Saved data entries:

◆ ◆ ◆

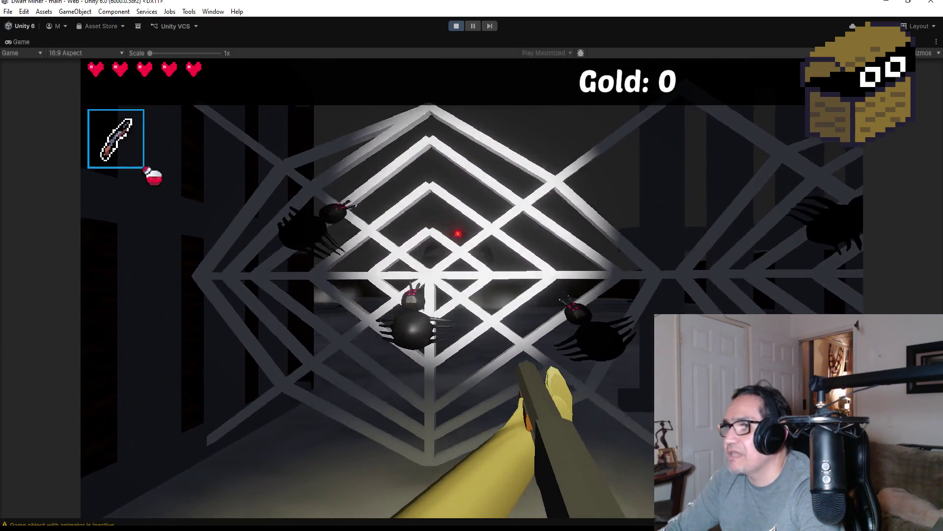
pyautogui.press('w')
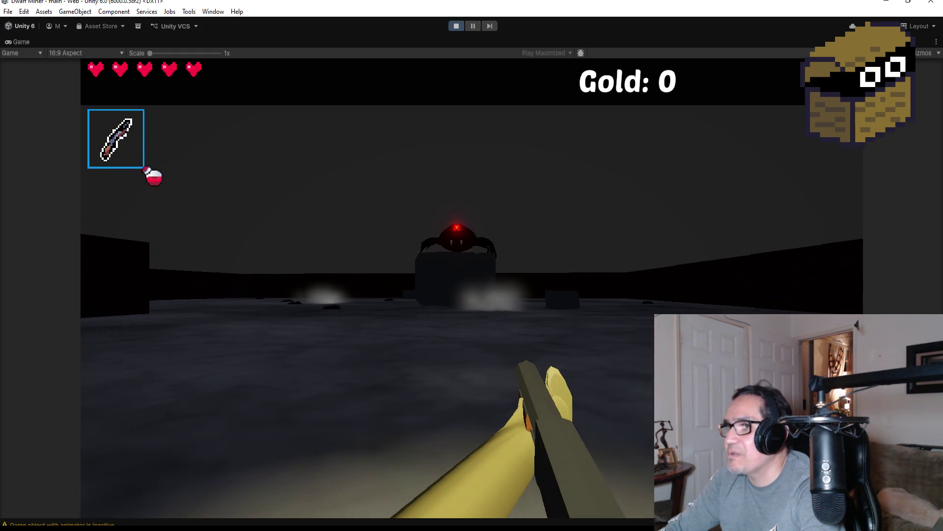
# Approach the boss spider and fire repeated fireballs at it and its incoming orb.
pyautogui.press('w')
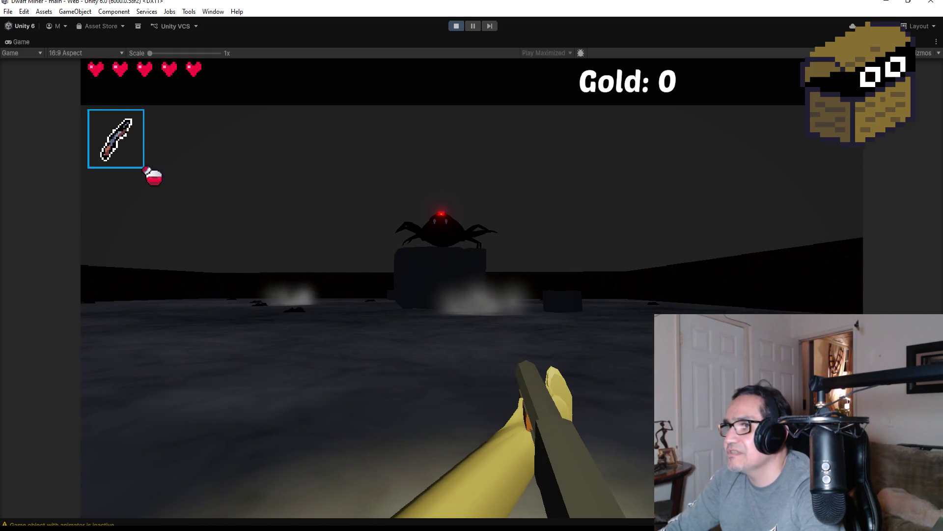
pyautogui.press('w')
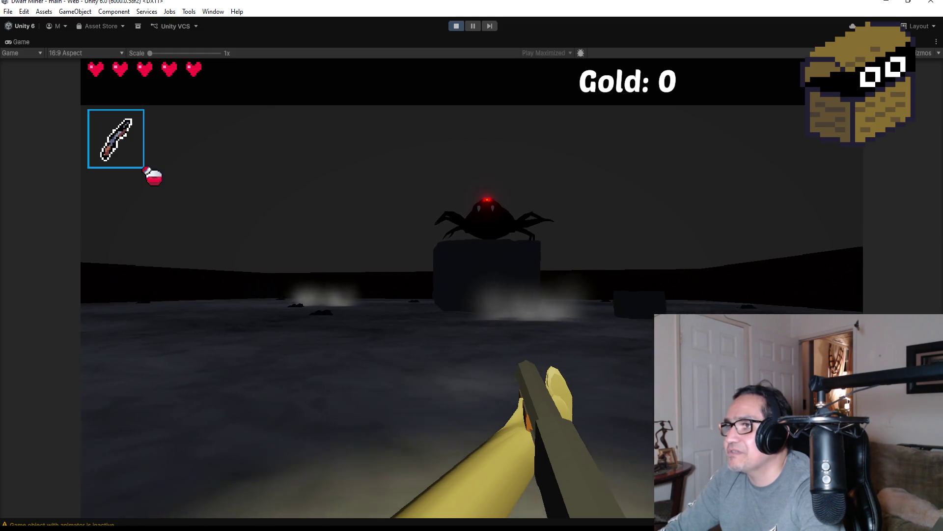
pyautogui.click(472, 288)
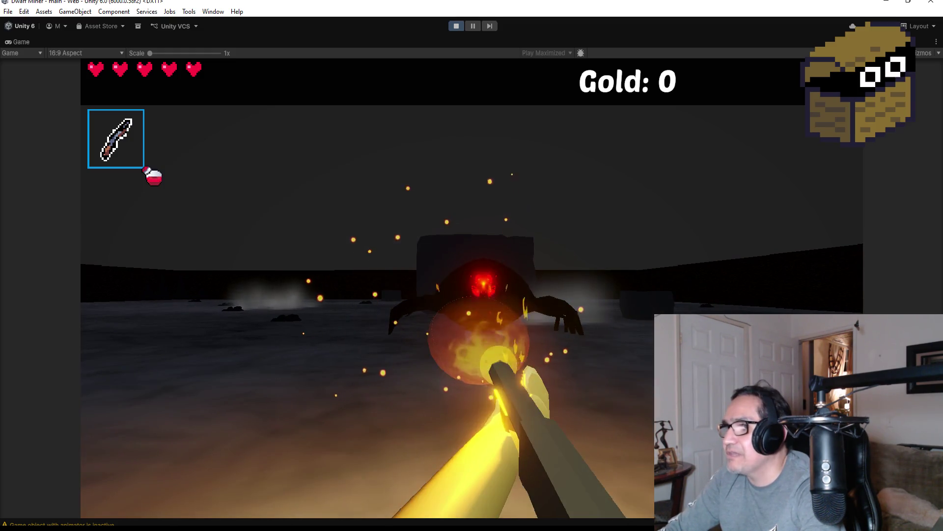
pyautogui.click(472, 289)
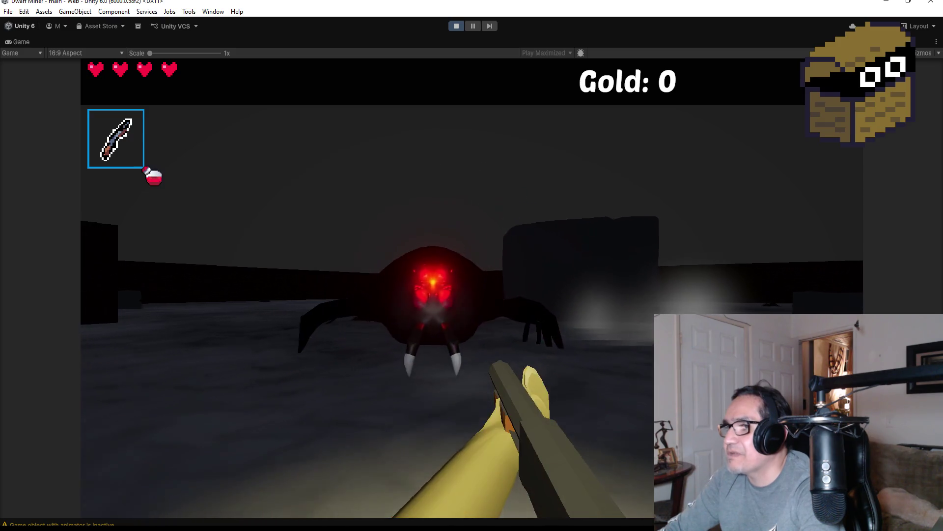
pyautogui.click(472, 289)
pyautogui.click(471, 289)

◆ ◆ ◆

**EXERCISE OBJECTIVE**.
How many of the lines above contain the word "click"? Give the number alone.

**RESPONSE TO THE TASK**.
4